Into the Abyss portrays Michael Perry, a young man on death row for the murder of a fifty-year-old woman and was possibly also involved in the killing of two other people. Perry was sentenced eight days after German filmmaker Werner Herzog interviewed him. Michael denies his responsibility of the crimes and accuses Jason Burkett, who was also involved received a lesser life sentence. Herzog interviews all the relevant people involved in the case and the execution of Michael Perry. While clearly stating that he is against death penalty and is sympathetic to their situation, he doesn’t deny the horrible nature of the defendants crimes. As he puts it himself “I don’t have to like you, but I respect you, and I don’t believe human beings should be executed”.
After presenting the case, the evidence and the opinion of authorities, Herzog goes on to interview people about their feelings towards death penalty, their life choices and basically how they view life and being human in general. His questions are always very poignant and always mange to get right to the point. Some of the interviewees break down crying, others seem to have realize things about themselves and life they never knew, others still are given a lot to think about. Nobody is unaffected by Herzog’s visits.
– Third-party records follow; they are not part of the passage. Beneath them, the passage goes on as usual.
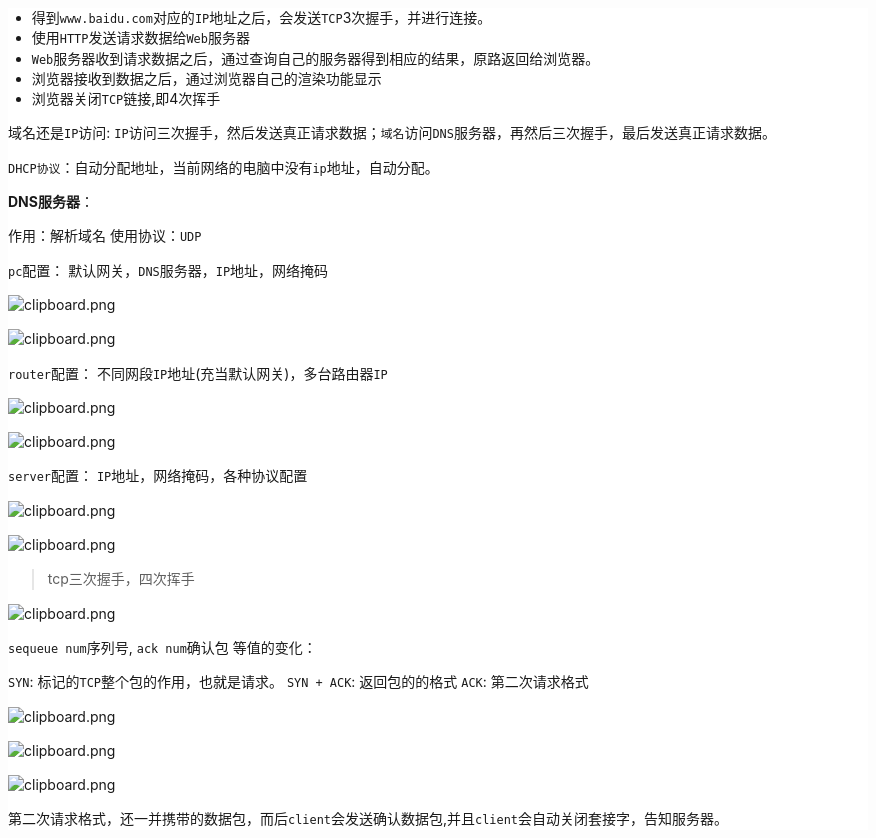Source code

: - 得到`www.baidu.com`对应的`IP`地址之后，会发送`TCP`3次握手，并进行连接。
- 使用`HTTP`发送请求数据给`Web`服务器
- `Web`服务器收到请求数据之后，通过查询自己的服务器得到相应的结果，原路返回给浏览器。
- 浏览器接收到数据之后，通过浏览器自己的渲染功能显示
- 浏览器关闭`TCP`链接,即4次挥手


域名还是`IP`访问: `IP`访问三次握手，然后发送真正请求数据；`域名`访问`DNS`服务器，再然后三次握手，最后发送真正请求数据。

`DHCP协议`：自动分配地址，当前网络的电脑中没有`ip`地址，自动分配。

**DNS服务器**：

作用：解析域名
使用协议：`UDP`

`pc`配置：
默认网关，`DNS`服务器，`IP`地址，网络掩码

![clipboard.png](/img/bV56L8)

![clipboard.png](/img/bV56Mp)

`router`配置：
不同网段`IP`地址(充当默认网关)，多台路由器`IP`

![clipboard.png](/img/bV56Nd)

![clipboard.png](/img/bV56Nk)

`server`配置：
`IP`地址，网络掩码，各种协议配置

![clipboard.png](/img/bV56NN)

![clipboard.png](/img/bV56NW)


> tcp三次握手，四次挥手


![clipboard.png](/img/bV6bPm)

`sequeue num`序列号, `ack num`确认包 等值的变化：

`SYN`: 标记的`TCP`整个包的作用，也就是请求。
`SYN + ACK`: 返回包的的格式
`ACK`: 第二次请求格式

![clipboard.png](/img/bV56VT)

![clipboard.png](/img/bV56V6)

![clipboard.png](/img/bV56Wn)

第二次请求格式，还一并携带的数据包，而后`client`会发送确认数据包,并且`client`会自动关闭套接字，告知服务器。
There are some genuinely heartbreaking moments. He is able to show every person’s humanity, but at the same time what he seems more interested in: Madness. After watching Stroszek my brother commented: “There’s not one single sane person in that movie” and that can be said for more or less every Werner Herzog film.
After Into the Abyss Herzog went on to make a TV series called On Death Row, which is basically a continuation of this documentary. I can only guess that he was deeply affected himself by what he found out. There is just something inexplicably scary and yet fascinating about the subject matter. Feeling very strongly against capital punishment myself, I appreciate Herzog’s approach. He himself stated that he is not a fan of cinéma vérité, that means he believes the filmmaker shouldn’t be neutral and that a documentarian shouldn’t just list facts. The truth doesn’t exist anyway. Even if there’s no staging or fiction in Into the Abyss it is still a very cinematic experience. The film has a score, the cinematography is subtle, but distinct and beautiful in its own way and he himself is the narrator. Like with every Werner Herzog film I laughed and I cried, but knowing that a story is true impacted me much more than any work of fiction ever could.
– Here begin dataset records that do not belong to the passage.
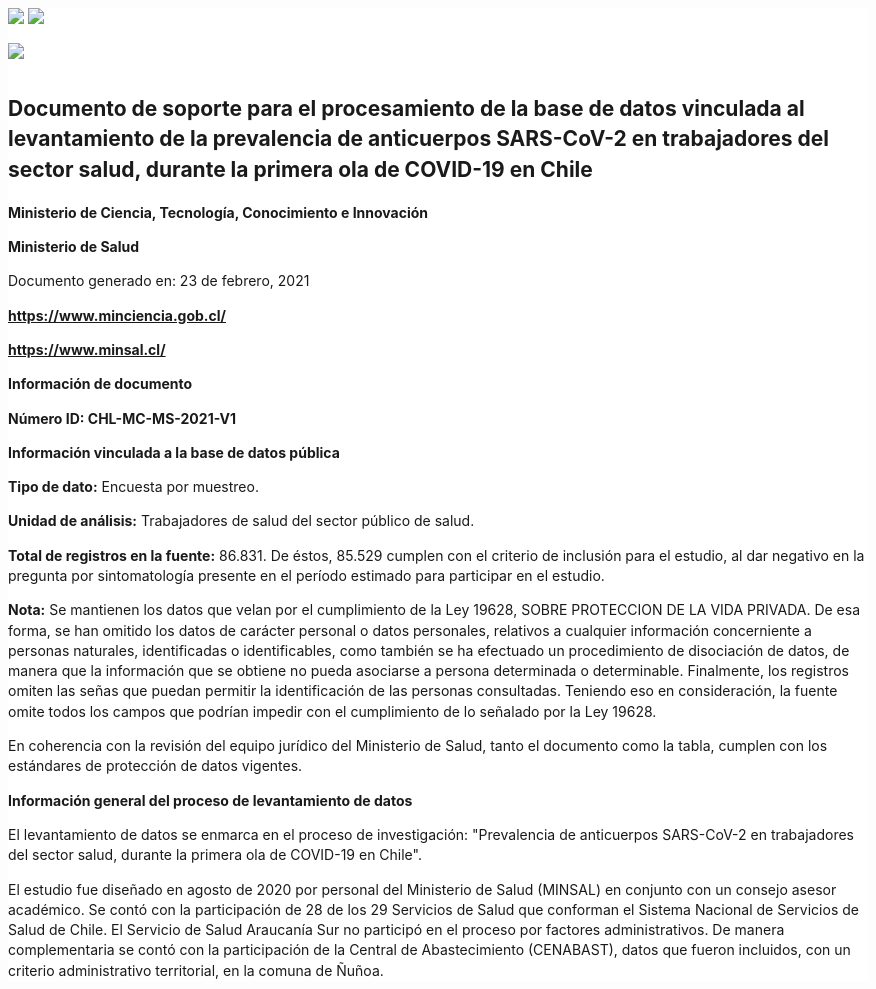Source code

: ![](RackMultipart20210414-4-1ti4g8a_html_d341307649ca1d39.png) ![](RackMultipart20210414-4-1ti4g8a_html_843172d6da6a52b1.png)

![](RackMultipart20210414-4-1ti4g8a_html_e0e88516ce6b59c4.gif)

## Documento de soporte para el procesamiento de la base de datos vinculada al levantamiento de la prevalencia de anticuerpos SARS-CoV-2 en trabajadores del sector salud, durante la primera ola de COVID-19 en Chile

**Ministerio de Ciencia, Tecnología, Conocimiento e Innovación**

**Ministerio de Salud**

Documento generado en: 23 de febrero, 2021

**https://www.minciencia.gob.cl/**

**https://www.minsal.cl/**

**Información de documento**

**Número ID: CHL-MC-MS-2021-V1**

**Información vinculada a la base de datos pública**

**Tipo de dato:** Encuesta por muestreo.

**Unidad de análisis:** Trabajadores de salud del sector público de salud.

**Total de registros en la fuente:** 86.831. De éstos, 85.529 cumplen con el criterio de inclusión para el estudio, al dar negativo en la pregunta por sintomatología presente en el período estimado para participar en el estudio.

**Nota:** Se mantienen los datos que velan por el cumplimiento de la Ley 19628, SOBRE PROTECCION DE LA VIDA PRIVADA. De esa forma, se han omitido los datos de carácter personal o datos personales, relativos a cualquier información concerniente a personas naturales, identificadas o identificables, como también se ha efectuado un procedimiento de disociación de datos, de manera que la información que se obtiene no pueda asociarse a persona determinada o determinable. Finalmente, los registros omiten las señas que puedan permitir la identificación de las personas consultadas. Teniendo eso en consideración, la fuente omite todos los campos que podrían impedir con el cumplimiento de lo señalado por la Ley 19628.

En coherencia con la revisión del equipo jurídico del Ministerio de Salud, tanto el documento como la tabla, cumplen con los estándares de protección de datos vigentes.

**Información general del proceso de levantamiento de datos**

El levantamiento de datos se enmarca en el proceso de investigación: &quot;Prevalencia de anticuerpos SARS-CoV-2 en trabajadores del sector salud, durante la primera ola de COVID-19 en Chile&quot;.

El estudio fue diseñado en agosto de 2020 por personal del Ministerio de Salud (MINSAL) en conjunto con un consejo asesor académico. Se contó con la participación de 28 de los 29 Servicios de Salud que conforman el Sistema Nacional de Servicios de Salud de Chile. El Servicio de Salud Araucanía Sur no participó en el proceso por factores administrativos. De manera complementaria se contó con la participación de la Central de Abastecimiento (CENABAST), datos que fueron incluidos, con un criterio administrativo territorial, en la comuna de Ñuñoa.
This film goes right at the heart of human nature like nothing else I’ve seen before. It’s frightening, but at the same time it’s real. The people in this film certainly have done some inexplicably bad things, but they remain human beings. Herzog treats every one of his interviewees as human beings. He gives everyone a chance to explain themselves. While talking to Herzog some of the people seem to realize how absurd their beliefs sound when expressed out loud. Sometimes silence speaks louder than words, just the look on people’s faces, the way they say things, their mannerisms. Yes, they know there is a camera on, but there are some moments where we seem to be allowed a glimpse of real person reflected back at us.
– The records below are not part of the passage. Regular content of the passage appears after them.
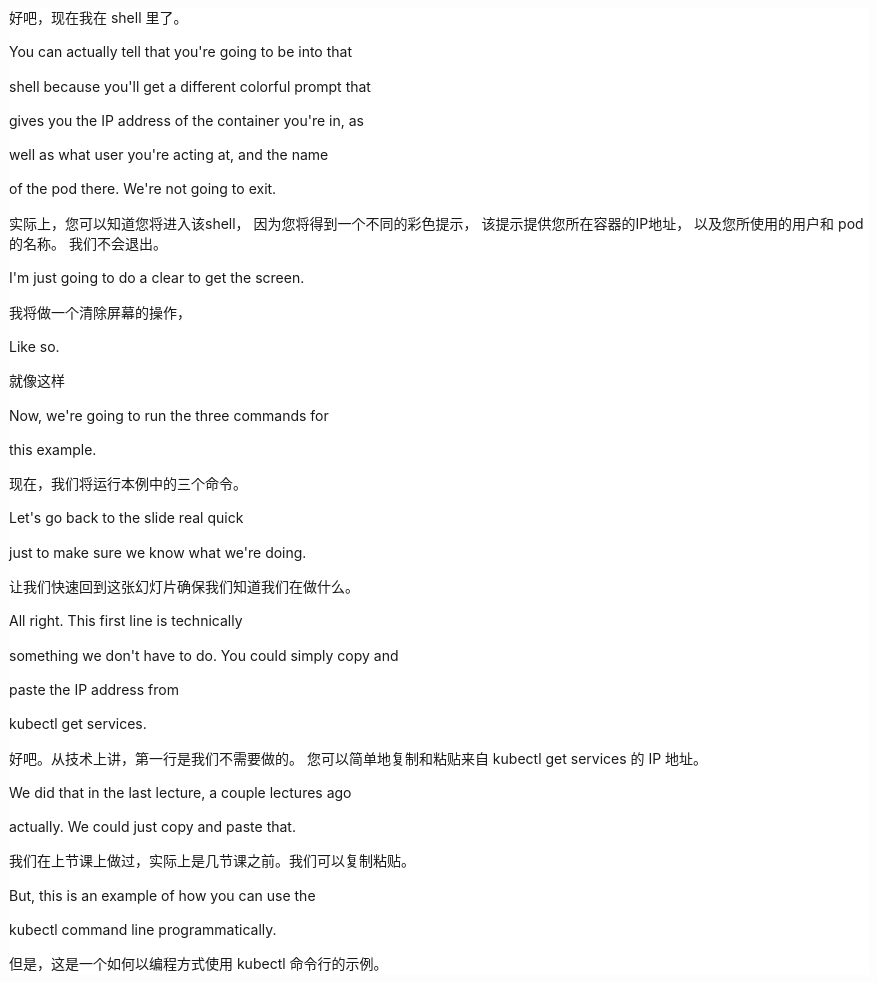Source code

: 好吧，现在我在 shell 里了。

You can actually tell that you're going to be into that

shell because you'll get a different colorful prompt that

gives you the IP address of the container you're in, as

well as what user you're acting at, and the name

of the pod there. We're not going to exit.


实际上，您可以知道您将进入该shell，
因为您将得到一个不同的彩色提示，
该提示提供您所在容器的IP地址，
以及您所使用的用户和 pod 的名称。
我们不会退出。

I'm just going to do a clear to get the screen.

我将做一个清除屏幕的操作，

Like so.

就像这样

Now, we're going to run the three commands for

this example.

现在，我们将运行本例中的三个命令。

Let's go back to the slide real quick

just to make sure we know what we're doing.

让我们快速回到这张幻灯片确保我们知道我们在做什么。

All right. This first line is technically

something we don't have to do. You could simply copy and

paste the IP address from

kubectl get services.

好吧。从技术上讲，第一行是我们不需要做的。
您可以简单地复制和粘贴来自
kubectl get services
的 IP 地址。

We did that in the last lecture, a couple lectures ago

actually. We could just copy and paste that.

我们在上节课上做过，实际上是几节课之前。我们可以复制粘贴。

But, this is an example of how you can use the

kubectl command line programmatically.

但是，这是一个如何以编程方式使用 kubectl 命令行的示例。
Herzog manages to capture the essence of the human heart, the core of the people he talks to. It’s in his intuitive, instinctive approach. It’s his charming German accent. It’s his calm and soothing voice, but most of all it’s his honesty. I was truly amazed by this film. It’s beyond words sometimes. The atmosphere of this film is heavy, but very rewarding in a weird way. Herzog gives its public a lot to think about. What is the meaning of life? How do people become what they become? How in the world does death penalty make any sense at all? As Herzog says himself, it’s very “old testament” (eye for an eye), but as he boldly states (and I can only agree): “I’m pretty certain that Jesus would not have been an advocate of capital punishment.”